Age limit on cancer tests harms Maori

Changes to remove inequities in the national bowel cancer screening programme which discriminate against Maori could and should be removed immediately, a senior health researcher says.

The programme is being introduced progressively around New Zealand, and provides free bowel cancer screening for 60-74-year-olds.

It started in the southern region last year, and most recent statistics show a 71% participation rate, well ahead of the national target of 60%.

However, the age range of the programme discriminates against Maori, Sue Crengle, a Southland GP and associate professor at Otago Medical School, said.

"Over 50% of Maori bowel cancer is diagnosed before 60," Dr Crengle said.

"By having that age range, we are deliberately failing to diagnose a third of Maori bowel cancer cases.

"Failing to act on that means the ministry is happy that they are going to harm all those additional Maori people in the meantime, when they could be diagnosing their bowel cancer earlier."

The Ministry of Health is aware of the issue and earlier this year held a meeting between Maori health experts and National Bowel Screening Programme advisers, which Dr Crengle attended.

National screening unit clinical director Jane O'Hallahan said the ministry was working on putting a range of recommendations from the meeting into action, and the highest prioritised recommendation was extending the screening age range for Maori to 10 years younger, from 50-74.

That change would probably not happen until after the full national introduction of the screening programme, which is not due until June 2021.

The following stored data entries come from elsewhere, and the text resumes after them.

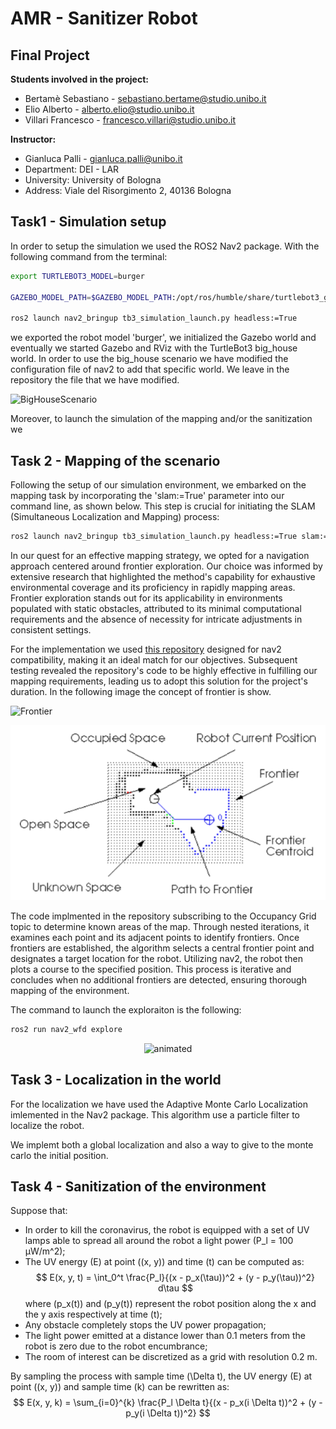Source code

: 
# AMR - Sanitizer Robot

## Final Project 

**Students involved in the project:**
- Bertamè Sebastiano - sebastiano.bertame@studio.unibo.it
- Elio Alberto - alberto.elio@studio.unibo.it
- Villari Francesco - francesco.villari@studio.unibo.it


**Instructor:**
- Gianluca Palli - gianluca.palli@unibo.it
- Department: DEI - LAR
- University: University of Bologna
- Address: Viale del Risorgimento 2, 40136 Bologna



##  Task1 - Simulation setup
In order to setup the simulation we used the ROS2 Nav2 package. With the following command from the terminal:

```Bash
export TURTLEBOT3_MODEL=burger

GAZEBO_MODEL_PATH=$GAZEBO_MODEL_PATH:/opt/ros/humble/share/turtlebot3_gazebo/models

ros2 launch nav2_bringup tb3_simulation_launch.py headless:=True
```
we exported the robot model 'burger', we initialized the Gazebo world and eventually we started Gazebo and RViz with the TurtleBot3 big_house world.
In order to use the big_house scenario we have modified the configuration file of nav2 to add that specific world. We leave in the repository the file that we have modified.

![BigHouseScenario](https://hackmd.io/_uploads/By5pfY9iT.png)

Moreover, to launch the simulation of the mapping and/or the sanitization we 

## Task 2 - Mapping of the scenario
Following the setup of our simulation environment, we embarked on the mapping task by incorporating the 'slam:=True' parameter into our command line, as shown below. This step is crucial for initiating the SLAM (Simultaneous Localization and Mapping) process:

```Bash
ros2 launch nav2_bringup tb3_simulation_launch.py headless:=True slam:=True
```

In our quest for an effective mapping strategy, we opted for a navigation approach centered around frontier exploration. Our choice was informed by extensive research that highlighted the method's capability for exhaustive environmental coverage and its proficiency in rapidly mapping areas. Frontier exploration stands out for its applicability in environments populated with static obstacles, attributed to its minimal computational requirements and the absence of necessity for intricate adjustments in consistent settings.

For the implementation we used [this repository](https://github.com/SeanReg/nav2_wavefront_frontier_exploration) designed for nav2 compatibility, making it an ideal match for our objectives. Subsequent testing revealed the repository's code to be highly effective in fulfilling our mapping requirements, leading us to adopt this solution for the project's duration.
In the following image the concept of frontier is show.

![Frontier](https://hackmd.io/_uploads/Hk6UjK9sp.png)
<p align="center"><img src=Images/Frontier.png/></p>

The code implmented in the repository subscribing to the Occupancy Grid topic to determine known areas of the map. Through nested iterations, it examines each point and its adjacent points to identify frontiers. Once frontiers are established, the algorithm selects a central frontier point and designates a target location for the robot. Utilizing nav2, the robot then plots a course to the specified position. This process is iterative and concludes when no additional frontiers are detected, ensuring thorough mapping of the environment.

The command to launch the exploraiton is the following:

```Bash
ros2 run nav2_wfd explore
```
<p align="center"><img src=Images/mapping.gif alt="animated" /></p>


## Task 3 - Localization in the world 
For the localization we have used the Adaptive Monte Carlo Localization imlemented in the Nav2 package.
This algorithm use a particle filter to localize the robot.

We implemt both a global localization and also a way to give to the monte carlo the initial position.

## Task 4 - Sanitization of the environment
Suppose that:
- In order to kill the coronavirus, the robot is equipped with a set of UV lamps able to spread all around the robot a light power \(P_l = 100 µW/m^2\);
- The UV energy \(E\) at point \((x, y)\) and time \(t\) can be computed as:
  $$
  E(x, y, t) = \int_0^t \frac{P_l}{(x - p_x(\tau))^2 + (y - p_y(\tau))^2} d\tau
  $$
  where \(p_x(t)\) and \(p_y(t)\) represent the robot position along the x and the y axis respectively at time \(t\);
- Any obstacle completely stops the UV power propagation;
- The light power emitted at a distance lower than 0.1 meters from the robot is zero due to the robot encumbrance;
- The room of interest can be discretized as a grid with resolution 0.2 m. 

By sampling the process with sample time \(\Delta t\), the UV energy \(E\) at point \((x, y)\) and sample time \(k\) can be rewritten as:
  $$
  E(x, y, k) = \sum_{i=0}^{k} \frac{P_l \Delta t}{(x - p_x(i \Delta t))^2 + (y - p_y(i \Delta t))^2}
  $$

Dr Crengle said the change in the bowel cancer screening age range for Maori screening should be implemented immediately.

"There is no reason why they have to wait. Waiting discriminates against Maori," she said.

Dr O'Hallahan said a key priority for the programme was achieving equitable access to bowel screening pathway, and Maori, Pacific Islanders and people in deprived areas had been identified as priority groups.

Initiatives to improve equity included targeted community engagement, including identifying people who seldom engaged with health services to be part of the programme.

Figures for the Southern District Health Board region showed Maori participation in bowel screening was well above the national average, at 71.2%.

Three Maori were among the 68 southerners diagnosed with bowel cancer through the programme.

While those numbers were positive, they should not disguise the equity issue, Dr Crengle said.

"Even though we have better participation in both the Maori and non-Maori communities down here, that is not going to address the fact that over 50% of Maori bowel cancer is diagnosed before the age of 60, and those people are not in the bowel cancer screening programme."